# [WORK INSTRUCTION]
Quote the entries below from the line with "[^WRML]: https://github.com/wrml/wrml" through the line with "[^rfc-6902]: RFC 6902", both ends included, and only those lines.

# [Items from a dataset]
● ● ● ● ● ● ●

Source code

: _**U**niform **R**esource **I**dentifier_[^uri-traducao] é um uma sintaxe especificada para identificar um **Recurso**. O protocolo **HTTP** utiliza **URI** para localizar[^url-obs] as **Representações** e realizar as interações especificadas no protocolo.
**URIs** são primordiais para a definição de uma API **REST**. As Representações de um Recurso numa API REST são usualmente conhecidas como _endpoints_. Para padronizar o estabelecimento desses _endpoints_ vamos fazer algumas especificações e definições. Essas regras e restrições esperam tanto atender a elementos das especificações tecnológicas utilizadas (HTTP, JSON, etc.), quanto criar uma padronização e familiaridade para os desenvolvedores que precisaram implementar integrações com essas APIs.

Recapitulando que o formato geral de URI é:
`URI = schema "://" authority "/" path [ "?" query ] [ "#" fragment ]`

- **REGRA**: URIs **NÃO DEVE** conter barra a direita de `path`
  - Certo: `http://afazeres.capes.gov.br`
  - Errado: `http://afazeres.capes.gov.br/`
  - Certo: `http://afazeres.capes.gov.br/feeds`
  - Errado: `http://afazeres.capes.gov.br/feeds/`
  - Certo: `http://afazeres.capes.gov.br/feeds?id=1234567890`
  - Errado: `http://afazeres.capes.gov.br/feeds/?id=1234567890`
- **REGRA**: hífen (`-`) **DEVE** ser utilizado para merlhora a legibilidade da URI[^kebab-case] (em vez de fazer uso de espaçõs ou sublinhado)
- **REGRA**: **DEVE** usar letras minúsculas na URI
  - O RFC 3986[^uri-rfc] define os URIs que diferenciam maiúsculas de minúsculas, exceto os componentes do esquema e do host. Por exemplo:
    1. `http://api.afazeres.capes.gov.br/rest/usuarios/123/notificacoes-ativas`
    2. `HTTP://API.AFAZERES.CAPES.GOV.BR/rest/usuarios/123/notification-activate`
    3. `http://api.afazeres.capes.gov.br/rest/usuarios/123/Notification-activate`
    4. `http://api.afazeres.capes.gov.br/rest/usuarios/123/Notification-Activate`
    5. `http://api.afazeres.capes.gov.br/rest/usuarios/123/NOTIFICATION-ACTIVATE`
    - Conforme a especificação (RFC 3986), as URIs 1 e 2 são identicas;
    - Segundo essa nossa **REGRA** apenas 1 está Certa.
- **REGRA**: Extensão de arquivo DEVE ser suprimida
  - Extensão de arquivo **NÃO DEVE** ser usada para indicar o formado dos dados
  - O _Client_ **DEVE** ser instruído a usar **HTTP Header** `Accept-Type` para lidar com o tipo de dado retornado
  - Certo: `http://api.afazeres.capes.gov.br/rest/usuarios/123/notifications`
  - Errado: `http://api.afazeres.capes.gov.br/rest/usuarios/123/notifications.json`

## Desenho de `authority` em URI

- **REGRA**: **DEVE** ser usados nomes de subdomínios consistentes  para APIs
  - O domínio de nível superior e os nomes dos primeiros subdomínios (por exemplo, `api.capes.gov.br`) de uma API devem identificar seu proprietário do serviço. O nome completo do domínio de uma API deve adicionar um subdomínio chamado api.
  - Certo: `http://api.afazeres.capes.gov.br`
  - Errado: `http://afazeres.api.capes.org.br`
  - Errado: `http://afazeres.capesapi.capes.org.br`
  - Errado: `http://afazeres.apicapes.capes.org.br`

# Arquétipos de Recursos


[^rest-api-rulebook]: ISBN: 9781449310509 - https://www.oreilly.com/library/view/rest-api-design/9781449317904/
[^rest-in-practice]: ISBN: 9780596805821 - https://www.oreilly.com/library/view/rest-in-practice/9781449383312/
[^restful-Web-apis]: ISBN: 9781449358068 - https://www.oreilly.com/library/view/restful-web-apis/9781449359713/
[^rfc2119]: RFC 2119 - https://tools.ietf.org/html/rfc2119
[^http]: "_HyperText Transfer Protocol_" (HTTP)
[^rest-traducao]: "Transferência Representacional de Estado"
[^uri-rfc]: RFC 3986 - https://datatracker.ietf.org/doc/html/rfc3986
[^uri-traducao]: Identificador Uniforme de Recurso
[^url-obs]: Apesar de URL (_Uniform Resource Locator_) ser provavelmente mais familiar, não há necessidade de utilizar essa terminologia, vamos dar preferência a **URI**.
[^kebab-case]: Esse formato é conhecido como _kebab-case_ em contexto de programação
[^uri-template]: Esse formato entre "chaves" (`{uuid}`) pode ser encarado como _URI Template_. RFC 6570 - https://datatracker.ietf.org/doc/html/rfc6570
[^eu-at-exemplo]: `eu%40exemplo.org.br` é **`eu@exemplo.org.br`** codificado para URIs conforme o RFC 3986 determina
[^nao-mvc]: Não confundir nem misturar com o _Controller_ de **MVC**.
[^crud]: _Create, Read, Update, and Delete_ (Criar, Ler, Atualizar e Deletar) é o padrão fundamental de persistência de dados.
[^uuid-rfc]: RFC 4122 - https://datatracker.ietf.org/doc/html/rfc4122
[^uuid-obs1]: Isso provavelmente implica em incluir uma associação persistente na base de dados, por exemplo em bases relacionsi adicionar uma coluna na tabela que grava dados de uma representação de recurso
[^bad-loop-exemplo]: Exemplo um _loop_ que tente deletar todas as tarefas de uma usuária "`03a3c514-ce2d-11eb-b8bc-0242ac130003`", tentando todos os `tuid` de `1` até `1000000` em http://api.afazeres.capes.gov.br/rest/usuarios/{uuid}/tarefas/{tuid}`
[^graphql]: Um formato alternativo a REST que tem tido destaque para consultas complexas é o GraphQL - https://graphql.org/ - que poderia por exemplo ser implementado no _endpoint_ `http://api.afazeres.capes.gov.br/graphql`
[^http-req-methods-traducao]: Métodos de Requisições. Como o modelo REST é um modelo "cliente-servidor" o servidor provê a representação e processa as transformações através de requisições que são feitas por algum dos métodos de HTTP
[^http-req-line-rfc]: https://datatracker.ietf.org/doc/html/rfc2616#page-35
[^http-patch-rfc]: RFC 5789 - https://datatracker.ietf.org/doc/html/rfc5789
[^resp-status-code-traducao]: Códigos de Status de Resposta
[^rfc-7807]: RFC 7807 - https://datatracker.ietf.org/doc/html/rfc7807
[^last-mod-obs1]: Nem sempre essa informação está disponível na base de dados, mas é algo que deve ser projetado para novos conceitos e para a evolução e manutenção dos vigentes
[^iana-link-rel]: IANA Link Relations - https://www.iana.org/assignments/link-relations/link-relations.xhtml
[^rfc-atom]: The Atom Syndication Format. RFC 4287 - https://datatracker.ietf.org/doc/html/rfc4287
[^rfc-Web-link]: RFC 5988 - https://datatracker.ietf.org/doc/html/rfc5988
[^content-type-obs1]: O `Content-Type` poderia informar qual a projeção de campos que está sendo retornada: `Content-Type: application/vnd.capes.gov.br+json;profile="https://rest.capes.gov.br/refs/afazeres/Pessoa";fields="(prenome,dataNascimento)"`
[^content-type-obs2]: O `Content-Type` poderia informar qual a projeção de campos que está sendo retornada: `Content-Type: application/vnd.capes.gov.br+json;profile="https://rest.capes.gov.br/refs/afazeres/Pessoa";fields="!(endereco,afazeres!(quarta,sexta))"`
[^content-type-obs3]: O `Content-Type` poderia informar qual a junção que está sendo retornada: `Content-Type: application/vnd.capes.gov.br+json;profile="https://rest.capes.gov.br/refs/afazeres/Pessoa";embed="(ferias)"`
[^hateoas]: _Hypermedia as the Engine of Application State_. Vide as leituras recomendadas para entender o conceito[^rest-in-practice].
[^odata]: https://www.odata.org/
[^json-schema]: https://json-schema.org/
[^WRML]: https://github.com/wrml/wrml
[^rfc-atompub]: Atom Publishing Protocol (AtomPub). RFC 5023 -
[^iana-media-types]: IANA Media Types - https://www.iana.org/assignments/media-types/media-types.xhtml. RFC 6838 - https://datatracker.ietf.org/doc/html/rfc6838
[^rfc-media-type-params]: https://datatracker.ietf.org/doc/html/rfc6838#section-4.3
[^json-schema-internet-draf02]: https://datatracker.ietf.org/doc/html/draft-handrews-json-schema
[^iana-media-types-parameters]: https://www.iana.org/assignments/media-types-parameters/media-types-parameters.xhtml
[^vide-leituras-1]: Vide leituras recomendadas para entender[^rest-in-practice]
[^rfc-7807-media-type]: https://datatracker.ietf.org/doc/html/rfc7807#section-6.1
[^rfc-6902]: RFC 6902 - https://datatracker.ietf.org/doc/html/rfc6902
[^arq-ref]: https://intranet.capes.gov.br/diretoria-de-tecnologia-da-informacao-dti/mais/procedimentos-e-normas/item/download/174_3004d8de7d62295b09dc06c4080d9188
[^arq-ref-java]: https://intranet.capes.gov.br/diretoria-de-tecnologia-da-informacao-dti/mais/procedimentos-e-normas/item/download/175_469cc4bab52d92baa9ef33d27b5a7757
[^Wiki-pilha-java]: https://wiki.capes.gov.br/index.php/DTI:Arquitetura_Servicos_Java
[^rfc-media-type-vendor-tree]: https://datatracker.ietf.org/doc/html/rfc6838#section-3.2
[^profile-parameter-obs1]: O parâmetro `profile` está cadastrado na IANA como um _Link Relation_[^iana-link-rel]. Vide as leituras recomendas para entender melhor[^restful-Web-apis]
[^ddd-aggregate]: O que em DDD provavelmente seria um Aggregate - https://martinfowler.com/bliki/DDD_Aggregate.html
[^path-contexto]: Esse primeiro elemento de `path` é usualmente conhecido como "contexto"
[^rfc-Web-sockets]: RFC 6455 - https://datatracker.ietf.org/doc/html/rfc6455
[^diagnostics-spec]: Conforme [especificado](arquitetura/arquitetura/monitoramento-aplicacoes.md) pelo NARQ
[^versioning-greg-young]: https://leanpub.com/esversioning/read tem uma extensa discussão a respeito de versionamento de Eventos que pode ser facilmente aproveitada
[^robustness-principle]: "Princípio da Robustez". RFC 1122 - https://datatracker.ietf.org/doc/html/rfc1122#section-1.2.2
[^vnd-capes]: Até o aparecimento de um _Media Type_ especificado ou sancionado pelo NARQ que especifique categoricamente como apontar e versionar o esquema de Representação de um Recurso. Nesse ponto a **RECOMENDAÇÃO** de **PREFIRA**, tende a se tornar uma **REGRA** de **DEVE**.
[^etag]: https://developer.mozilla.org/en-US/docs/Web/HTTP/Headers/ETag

● ● ● ● ● ● ●

# [ANSWER SECTION]
[^WRML]: https://github.com/wrml/wrml
[^rfc-atompub]: Atom Publishing Protocol (AtomPub). RFC 5023 -
[^iana-media-types]: IANA Media Types - https://www.iana.org/assignments/media-types/media-types.xhtml. RFC 6838 - https://datatracker.ietf.org/doc/html/rfc6838
[^rfc-media-type-params]: https://datatracker.ietf.org/doc/html/rfc6838#section-4.3
[^json-schema-internet-draf02]: https://datatracker.ietf.org/doc/html/draft-handrews-json-schema
[^iana-media-types-parameters]: https://www.iana.org/assignments/media-types-parameters/media-types-parameters.xhtml
[^vide-leituras-1]: Vide leituras recomendadas para entender[^rest-in-practice]
[^rfc-7807-media-type]: https://datatracker.ietf.org/doc/html/rfc7807#section-6.1
[^rfc-6902]: RFC 6902 - https://datatracker.ietf.org/doc/html/rfc6902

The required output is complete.